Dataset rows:
════════════════
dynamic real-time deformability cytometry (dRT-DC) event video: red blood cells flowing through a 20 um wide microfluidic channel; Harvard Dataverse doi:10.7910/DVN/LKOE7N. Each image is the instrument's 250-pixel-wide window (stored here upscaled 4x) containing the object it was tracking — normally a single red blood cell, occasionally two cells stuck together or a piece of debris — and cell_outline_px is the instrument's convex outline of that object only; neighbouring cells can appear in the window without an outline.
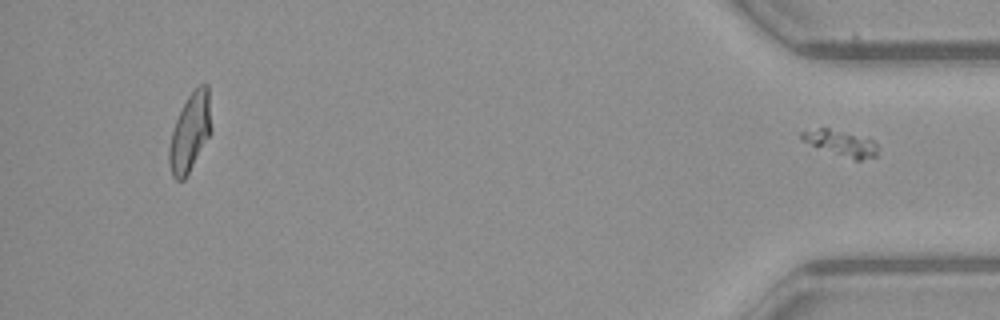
{"species": "common noctule bat (a hibernating species)", "species_latin": "Nyctalus noctula", "temperature_condition": "warm", "stored_images_in_passage": 40, "segment_of_instrument_passage": [2, 2], "camera_frame_rate_fps": 3000, "um_per_image_px": 0.085, "animal": {"sex": "female", "body_mass_g": 21.9}, "frame": {"image": 1, "passage_image": 40, "time_ms": 13.0, "image_size_px": [1000, 320], "cell_outline_px": [[876, 156], [860, 160], [856, 160], [800, 140], [800, 132], [820, 128], [828, 128], [868, 136], [876, 144]], "centroid_in_image_um": [71.51, 12.13], "position_along_channel_um": 363.7, "area_um2": 11.16}}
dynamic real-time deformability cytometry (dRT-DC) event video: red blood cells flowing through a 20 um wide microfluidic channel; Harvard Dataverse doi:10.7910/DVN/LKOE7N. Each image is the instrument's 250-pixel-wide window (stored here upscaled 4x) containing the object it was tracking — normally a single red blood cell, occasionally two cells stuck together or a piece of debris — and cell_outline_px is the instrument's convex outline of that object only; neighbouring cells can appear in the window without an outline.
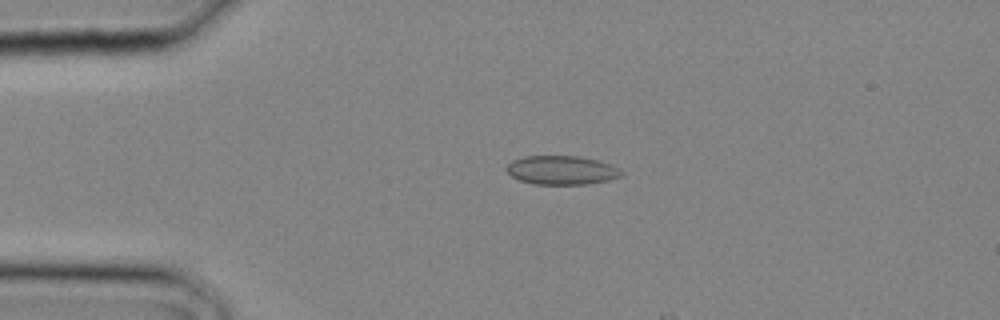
{"species": "common noctule bat (a hibernating species)", "species_latin": "Nyctalus noctula", "temperature_condition": "cold", "stored_images_in_passage": 2, "camera_frame_rate_fps": 3000, "um_per_image_px": 0.085, "animal": {"sex": "male", "body_mass_g": 20.4}, "frame": {"image": 1, "passage_image": 1, "time_ms": 0.0, "image_size_px": [1000, 320], "cell_outline_px": [[624, 176], [608, 180], [588, 184], [532, 184], [520, 180], [512, 176], [508, 172], [508, 164], [512, 160], [524, 156], [580, 156], [612, 164], [620, 168], [624, 172]], "centroid_in_image_um": [47.8, 14.46], "position_along_channel_um": 37.2, "area_um2": 19.42}}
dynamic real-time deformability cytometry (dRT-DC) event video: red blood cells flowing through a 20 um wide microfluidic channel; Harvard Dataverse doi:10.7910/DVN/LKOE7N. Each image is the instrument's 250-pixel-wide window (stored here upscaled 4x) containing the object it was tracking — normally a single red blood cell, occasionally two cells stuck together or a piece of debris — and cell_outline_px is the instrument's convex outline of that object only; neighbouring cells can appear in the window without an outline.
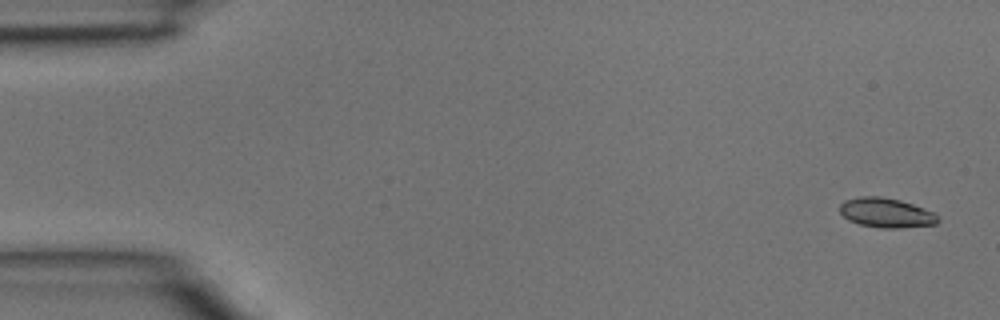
{"species": "common noctule bat (a hibernating species)", "species_latin": "Nyctalus noctula", "temperature_condition": "room temperature", "stored_images_in_passage": 4, "segment_of_instrument_passage": [1, 2], "camera_frame_rate_fps": 3000, "um_per_image_px": 0.085, "animal": {"sex": "male", "body_mass_g": 15.6}, "frame": {"image": 1, "passage_image": 1, "time_ms": 0.0, "image_size_px": [1000, 320], "cell_outline_px": [[940, 220], [936, 224], [900, 228], [880, 228], [860, 224], [848, 220], [840, 212], [840, 204], [844, 200], [860, 196], [880, 196], [900, 200], [912, 204], [932, 212], [940, 216]], "centroid_in_image_um": [75.32, 18.09], "position_along_channel_um": 9.7, "area_um2": 16.94}}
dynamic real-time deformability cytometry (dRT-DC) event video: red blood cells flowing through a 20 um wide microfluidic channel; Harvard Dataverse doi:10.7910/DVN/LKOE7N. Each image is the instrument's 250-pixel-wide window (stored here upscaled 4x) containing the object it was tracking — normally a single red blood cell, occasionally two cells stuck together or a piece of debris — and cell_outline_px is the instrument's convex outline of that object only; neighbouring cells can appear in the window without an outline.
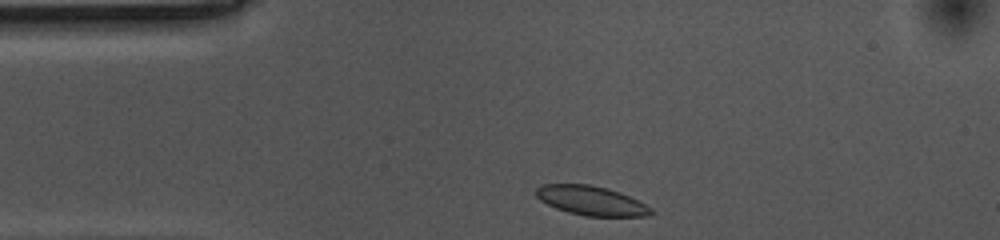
{"species": "common noctule bat (a hibernating species)", "species_latin": "Nyctalus noctula", "temperature_condition": "cold", "stored_images_in_passage": 33, "camera_frame_rate_fps": 3000, "um_per_image_px": 0.085, "animal": {"sex": "female", "body_mass_g": 10.0, "forearm_length_mm": 53.1}, "frame": {"image": 1, "passage_image": 1, "time_ms": 0.0, "image_size_px": [1000, 240], "cell_outline_px": [[656, 212], [648, 216], [584, 216], [568, 212], [556, 208], [540, 200], [536, 196], [536, 188], [544, 184], [588, 184], [608, 188], [620, 192], [652, 208]], "centroid_in_image_um": [50.26, 17.06], "position_along_channel_um": 34.7, "area_um2": 19.59}}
════════════════
Exercise aim:
Transcribe each entry above exactly, apart from the pictures.

Complete response:
dynamic real-time deformability cytometry (dRT-DC) event video: red blood cells flowing through a 20 um wide microfluidic channel; Harvard Dataverse doi:10.7910/DVN/LKOE7N. Each image is the instrument's 250-pixel-wide window (stored here upscaled 4x) containing the object it was tracking — normally a single red blood cell, occasionally two cells stuck together or a piece of debris — and cell_outline_px is the instrument's convex outline of that object only; neighbouring cells can appear in the window without an outline.
{"species": "common noctule bat (a hibernating species)", "species_latin": "Nyctalus noctula", "temperature_condition": "warm", "stored_images_in_passage": 40, "segment_of_instrument_passage": [2, 2], "camera_frame_rate_fps": 3000, "um_per_image_px": 0.085, "animal": {"sex": "female", "body_mass_g": 21.9}, "frame": {"image": 1, "passage_image": 40, "time_ms": 13.0, "image_size_px": [1000, 320], "cell_outline_px": [[876, 156], [860, 160], [856, 160], [800, 140], [800, 132], [820, 128], [828, 128], [868, 136], [876, 144]], "centroid_in_image_um": [71.51, 12.13], "position_along_channel_um": 363.7, "area_um2": 11.16}}
dynamic real-time deformability cytometry (dRT-DC) event video: red blood cells flowing through a 20 um wide microfluidic channel; Harvard Dataverse doi:10.7910/DVN/LKOE7N. Each image is the instrument's 250-pixel-wide window (stored here upscaled 4x) containing the object it was tracking — normally a single red blood cell, occasionally two cells stuck together or a piece of debris — and cell_outline_px is the instrument's convex outline of that object only; neighbouring cells can appear in the window without an outline.
{"species": "common noctule bat (a hibernating species)", "species_latin": "Nyctalus noctula", "temperature_condition": "cold", "stored_images_in_passage": 2, "camera_frame_rate_fps": 3000, "um_per_image_px": 0.085, "animal": {"sex": "male", "body_mass_g": 20.4}, "frame": {"image": 1, "passage_image": 1, "time_ms": 0.0, "image_size_px": [1000, 320], "cell_outline_px": [[624, 176], [608, 180], [588, 184], [532, 184], [520, 180], [512, 176], [508, 172], [508, 164], [512, 160], [524, 156], [580, 156], [612, 164], [620, 168], [624, 172]], "centroid_in_image_um": [47.8, 14.46], "position_along_channel_um": 37.2, "area_um2": 19.42}}
dynamic real-time deformability cytometry (dRT-DC) event video: red blood cells flowing through a 20 um wide microfluidic channel; Harvard Dataverse doi:10.7910/DVN/LKOE7N. Each image is the instrument's 250-pixel-wide window (stored here upscaled 4x) containing the object it was tracking — normally a single red blood cell, occasionally two cells stuck together or a piece of debris — and cell_outline_px is the instrument's convex outline of that object only; neighbouring cells can appear in the window without an outline.
{"species": "common noctule bat (a hibernating species)", "species_latin": "Nyctalus noctula", "temperature_condition": "room temperature", "stored_images_in_passage": 4, "segment_of_instrument_passage": [1, 2], "camera_frame_rate_fps": 3000, "um_per_image_px": 0.085, "animal": {"sex": "male", "body_mass_g": 15.6}, "frame": {"image": 1, "passage_image": 1, "time_ms": 0.0, "image_size_px": [1000, 320], "cell_outline_px": [[940, 220], [936, 224], [900, 228], [880, 228], [860, 224], [848, 220], [840, 212], [840, 204], [844, 200], [860, 196], [880, 196], [900, 200], [912, 204], [932, 212], [940, 216]], "centroid_in_image_um": [75.32, 18.09], "position_along_channel_um": 9.7, "area_um2": 16.94}}
dynamic real-time deformability cytometry (dRT-DC) event video: red blood cells flowing through a 20 um wide microfluidic channel; Harvard Dataverse doi:10.7910/DVN/LKOE7N. Each image is the instrument's 250-pixel-wide window (stored here upscaled 4x) containing the object it was tracking — normally a single red blood cell, occasionally two cells stuck together or a piece of debris — and cell_outline_px is the instrument's convex outline of that object only; neighbouring cells can appear in the window without an outline.
{"species": "common noctule bat (a hibernating species)", "species_latin": "Nyctalus noctula", "temperature_condition": "cold", "stored_images_in_passage": 33, "camera_frame_rate_fps": 3000, "um_per_image_px": 0.085, "animal": {"sex": "female", "body_mass_g": 10.0, "forearm_length_mm": 53.1}, "frame": {"image": 1, "passage_image": 1, "time_ms": 0.0, "image_size_px": [1000, 240], "cell_outline_px": [[656, 212], [648, 216], [584, 216], [568, 212], [556, 208], [540, 200], [536, 196], [536, 188], [544, 184], [588, 184], [608, 188], [620, 192], [652, 208]], "centroid_in_image_um": [50.26, 17.06], "position_along_channel_um": 34.7, "area_um2": 19.59}}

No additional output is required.